Information supplied START
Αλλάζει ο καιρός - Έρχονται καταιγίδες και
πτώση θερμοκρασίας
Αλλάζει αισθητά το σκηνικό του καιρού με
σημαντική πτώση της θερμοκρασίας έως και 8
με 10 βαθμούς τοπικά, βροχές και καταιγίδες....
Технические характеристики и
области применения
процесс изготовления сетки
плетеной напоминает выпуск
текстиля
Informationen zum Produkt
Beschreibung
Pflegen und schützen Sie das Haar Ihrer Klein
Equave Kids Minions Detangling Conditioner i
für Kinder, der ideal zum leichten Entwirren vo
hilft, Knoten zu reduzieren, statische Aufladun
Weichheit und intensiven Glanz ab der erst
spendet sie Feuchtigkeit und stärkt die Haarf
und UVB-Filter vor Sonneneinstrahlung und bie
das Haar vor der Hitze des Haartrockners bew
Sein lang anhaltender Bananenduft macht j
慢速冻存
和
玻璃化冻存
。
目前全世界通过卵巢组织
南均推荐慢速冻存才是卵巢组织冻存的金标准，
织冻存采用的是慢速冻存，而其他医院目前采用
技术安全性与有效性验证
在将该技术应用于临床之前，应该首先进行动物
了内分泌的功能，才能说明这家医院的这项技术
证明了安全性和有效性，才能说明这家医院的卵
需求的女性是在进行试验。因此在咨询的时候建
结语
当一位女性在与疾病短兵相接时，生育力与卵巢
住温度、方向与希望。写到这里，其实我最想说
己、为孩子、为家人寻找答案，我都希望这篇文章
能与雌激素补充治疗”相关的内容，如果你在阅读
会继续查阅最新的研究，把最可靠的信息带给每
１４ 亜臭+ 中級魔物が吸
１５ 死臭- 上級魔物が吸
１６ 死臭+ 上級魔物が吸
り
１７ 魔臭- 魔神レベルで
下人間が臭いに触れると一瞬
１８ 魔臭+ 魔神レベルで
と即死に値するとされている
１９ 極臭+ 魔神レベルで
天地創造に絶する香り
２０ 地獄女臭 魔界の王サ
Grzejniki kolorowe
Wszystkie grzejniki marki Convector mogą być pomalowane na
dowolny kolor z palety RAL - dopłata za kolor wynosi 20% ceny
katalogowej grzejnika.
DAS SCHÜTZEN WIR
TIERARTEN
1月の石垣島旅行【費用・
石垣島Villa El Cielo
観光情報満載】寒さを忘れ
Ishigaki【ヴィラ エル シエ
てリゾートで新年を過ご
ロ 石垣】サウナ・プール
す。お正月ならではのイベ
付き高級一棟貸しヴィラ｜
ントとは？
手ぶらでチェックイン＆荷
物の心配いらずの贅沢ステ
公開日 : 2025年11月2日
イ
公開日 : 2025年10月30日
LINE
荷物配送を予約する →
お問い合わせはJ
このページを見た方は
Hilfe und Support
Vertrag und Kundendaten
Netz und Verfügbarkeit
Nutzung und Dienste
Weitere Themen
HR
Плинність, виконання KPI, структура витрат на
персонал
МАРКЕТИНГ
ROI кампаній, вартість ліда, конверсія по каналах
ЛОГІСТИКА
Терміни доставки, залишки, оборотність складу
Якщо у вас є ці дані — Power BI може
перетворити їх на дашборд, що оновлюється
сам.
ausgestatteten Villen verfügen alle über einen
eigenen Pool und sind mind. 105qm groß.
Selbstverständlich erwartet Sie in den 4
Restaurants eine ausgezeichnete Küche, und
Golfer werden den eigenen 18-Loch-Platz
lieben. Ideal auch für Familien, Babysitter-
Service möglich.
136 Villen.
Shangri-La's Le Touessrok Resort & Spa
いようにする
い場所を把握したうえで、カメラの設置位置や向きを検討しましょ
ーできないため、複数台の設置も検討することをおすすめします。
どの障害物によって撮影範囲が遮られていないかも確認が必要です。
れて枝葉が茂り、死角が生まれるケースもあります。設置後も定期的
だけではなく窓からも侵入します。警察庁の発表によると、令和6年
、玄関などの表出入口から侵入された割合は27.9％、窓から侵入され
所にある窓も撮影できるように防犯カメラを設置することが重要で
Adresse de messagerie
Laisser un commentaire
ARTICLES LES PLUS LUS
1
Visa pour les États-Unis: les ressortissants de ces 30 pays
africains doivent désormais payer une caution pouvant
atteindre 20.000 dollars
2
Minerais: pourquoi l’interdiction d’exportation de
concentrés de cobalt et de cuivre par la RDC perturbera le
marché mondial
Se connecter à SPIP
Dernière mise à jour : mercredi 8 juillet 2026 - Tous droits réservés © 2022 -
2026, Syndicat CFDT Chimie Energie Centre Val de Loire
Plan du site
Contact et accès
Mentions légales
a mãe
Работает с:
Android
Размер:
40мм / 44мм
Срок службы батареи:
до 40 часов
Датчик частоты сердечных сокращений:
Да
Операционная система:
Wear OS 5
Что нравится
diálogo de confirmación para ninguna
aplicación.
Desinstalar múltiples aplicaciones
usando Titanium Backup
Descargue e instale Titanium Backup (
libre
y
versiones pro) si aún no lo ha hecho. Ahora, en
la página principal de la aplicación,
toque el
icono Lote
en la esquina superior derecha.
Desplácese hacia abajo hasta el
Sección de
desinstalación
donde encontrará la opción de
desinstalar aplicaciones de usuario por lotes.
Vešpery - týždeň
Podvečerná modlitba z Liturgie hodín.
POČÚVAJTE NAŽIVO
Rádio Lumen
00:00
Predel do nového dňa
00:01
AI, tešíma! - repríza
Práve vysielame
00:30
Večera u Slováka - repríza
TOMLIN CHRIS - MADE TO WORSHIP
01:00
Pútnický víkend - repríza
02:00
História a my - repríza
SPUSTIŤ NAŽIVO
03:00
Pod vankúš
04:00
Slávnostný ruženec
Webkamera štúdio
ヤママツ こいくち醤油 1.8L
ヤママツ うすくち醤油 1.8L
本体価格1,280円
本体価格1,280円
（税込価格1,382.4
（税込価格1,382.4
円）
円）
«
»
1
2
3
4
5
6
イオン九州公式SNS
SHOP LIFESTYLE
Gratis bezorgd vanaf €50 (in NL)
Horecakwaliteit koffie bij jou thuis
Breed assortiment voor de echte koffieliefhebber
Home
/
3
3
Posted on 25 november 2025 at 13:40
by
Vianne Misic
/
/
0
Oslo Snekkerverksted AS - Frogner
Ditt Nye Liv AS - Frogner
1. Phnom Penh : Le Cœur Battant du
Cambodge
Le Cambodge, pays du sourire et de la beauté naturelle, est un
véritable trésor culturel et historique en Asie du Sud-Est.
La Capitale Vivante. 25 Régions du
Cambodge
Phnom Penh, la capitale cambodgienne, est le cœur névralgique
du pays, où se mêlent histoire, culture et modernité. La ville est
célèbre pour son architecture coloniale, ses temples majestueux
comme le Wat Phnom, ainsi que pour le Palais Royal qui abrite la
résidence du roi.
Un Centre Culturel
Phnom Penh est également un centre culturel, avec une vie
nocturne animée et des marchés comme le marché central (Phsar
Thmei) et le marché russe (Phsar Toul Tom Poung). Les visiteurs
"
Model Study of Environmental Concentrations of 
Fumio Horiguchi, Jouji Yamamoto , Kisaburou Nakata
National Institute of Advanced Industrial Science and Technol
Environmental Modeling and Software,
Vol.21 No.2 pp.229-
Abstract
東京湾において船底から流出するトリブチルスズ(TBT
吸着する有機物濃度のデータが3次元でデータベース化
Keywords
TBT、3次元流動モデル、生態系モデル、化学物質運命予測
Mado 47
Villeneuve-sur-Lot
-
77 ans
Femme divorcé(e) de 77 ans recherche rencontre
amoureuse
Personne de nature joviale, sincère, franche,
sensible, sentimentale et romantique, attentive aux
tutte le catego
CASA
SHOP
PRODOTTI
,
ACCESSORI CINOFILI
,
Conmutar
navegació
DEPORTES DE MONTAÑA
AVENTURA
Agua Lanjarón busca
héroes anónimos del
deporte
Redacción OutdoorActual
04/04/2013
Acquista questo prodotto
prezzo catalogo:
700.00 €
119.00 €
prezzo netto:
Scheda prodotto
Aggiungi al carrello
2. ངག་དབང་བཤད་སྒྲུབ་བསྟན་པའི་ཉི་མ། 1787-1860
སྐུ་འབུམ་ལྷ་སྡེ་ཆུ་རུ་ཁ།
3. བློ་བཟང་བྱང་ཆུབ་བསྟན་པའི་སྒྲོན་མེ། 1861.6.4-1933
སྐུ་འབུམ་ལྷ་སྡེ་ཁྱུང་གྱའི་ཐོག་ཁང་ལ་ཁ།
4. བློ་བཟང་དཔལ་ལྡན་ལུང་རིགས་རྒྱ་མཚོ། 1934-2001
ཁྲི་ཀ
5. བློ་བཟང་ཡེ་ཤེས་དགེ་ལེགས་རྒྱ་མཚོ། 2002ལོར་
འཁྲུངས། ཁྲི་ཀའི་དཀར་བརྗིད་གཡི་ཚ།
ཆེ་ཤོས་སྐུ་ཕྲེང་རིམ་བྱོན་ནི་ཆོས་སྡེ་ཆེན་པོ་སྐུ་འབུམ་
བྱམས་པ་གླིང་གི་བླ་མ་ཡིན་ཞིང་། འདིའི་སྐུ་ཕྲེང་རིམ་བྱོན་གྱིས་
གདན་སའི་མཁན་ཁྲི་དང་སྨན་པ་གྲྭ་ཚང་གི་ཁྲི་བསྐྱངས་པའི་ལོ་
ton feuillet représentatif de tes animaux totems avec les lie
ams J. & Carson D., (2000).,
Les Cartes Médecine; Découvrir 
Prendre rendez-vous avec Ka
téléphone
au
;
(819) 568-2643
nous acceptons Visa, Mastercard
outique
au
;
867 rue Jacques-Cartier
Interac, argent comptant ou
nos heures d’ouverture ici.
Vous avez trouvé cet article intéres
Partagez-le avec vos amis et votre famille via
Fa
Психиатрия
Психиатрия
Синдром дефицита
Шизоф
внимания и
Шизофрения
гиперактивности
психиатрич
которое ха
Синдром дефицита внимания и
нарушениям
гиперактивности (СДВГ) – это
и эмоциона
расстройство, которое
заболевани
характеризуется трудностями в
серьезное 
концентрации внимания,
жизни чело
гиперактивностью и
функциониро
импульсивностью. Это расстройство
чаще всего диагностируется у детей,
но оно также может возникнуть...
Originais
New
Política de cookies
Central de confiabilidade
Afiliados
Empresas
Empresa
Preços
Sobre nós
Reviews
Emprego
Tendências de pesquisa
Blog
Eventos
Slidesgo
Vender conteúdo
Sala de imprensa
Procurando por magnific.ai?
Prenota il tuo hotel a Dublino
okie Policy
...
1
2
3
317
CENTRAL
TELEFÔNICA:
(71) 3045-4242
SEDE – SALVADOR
Information supplied END
- **Work to complete**
Taking the entries above, restate exactly those lines that fall between the line with "Hilfe und Support" and the line with "Se connecter à SPIP", keeping both of those lines too.

- **Solution to the exercise**
Hilfe und Support
Vertrag und Kundendaten
Netz und Verfügbarkeit
Nutzung und Dienste
Weitere Themen
HR
Плинність, виконання KPI, структура витрат на
персонал
МАРКЕТИНГ
ROI кампаній, вартість ліда, конверсія по каналах
ЛОГІСТИКА
Терміни доставки, залишки, оборотність складу
Якщо у вас є ці дані — Power BI може
перетворити їх на дашборд, що оновлюється
сам.
ausgestatteten Villen verfügen alle über einen
eigenen Pool und sind mind. 105qm groß.
Selbstverständlich erwartet Sie in den 4
Restaurants eine ausgezeichnete Küche, und
Golfer werden den eigenen 18-Loch-Platz
lieben. Ideal auch für Familien, Babysitter-
Service möglich.
136 Villen.
Shangri-La's Le Touessrok Resort & Spa
いようにする
い場所を把握したうえで、カメラの設置位置や向きを検討しましょ
ーできないため、複数台の設置も検討することをおすすめします。
どの障害物によって撮影範囲が遮られていないかも確認が必要です。
れて枝葉が茂り、死角が生まれるケースもあります。設置後も定期的
だけではなく窓からも侵入します。警察庁の発表によると、令和6年
、玄関などの表出入口から侵入された割合は27.9％、窓から侵入され
所にある窓も撮影できるように防犯カメラを設置することが重要で
Adresse de messagerie
Laisser un commentaire
ARTICLES LES PLUS LUS
1
Visa pour les États-Unis: les ressortissants de ces 30 pays
africains doivent désormais payer une caution pouvant
atteindre 20.000 dollars
2
Minerais: pourquoi l’interdiction d’exportation de
concentrés de cobalt et de cuivre par la RDC perturbera le
marché mondial
Se connecter à SPIP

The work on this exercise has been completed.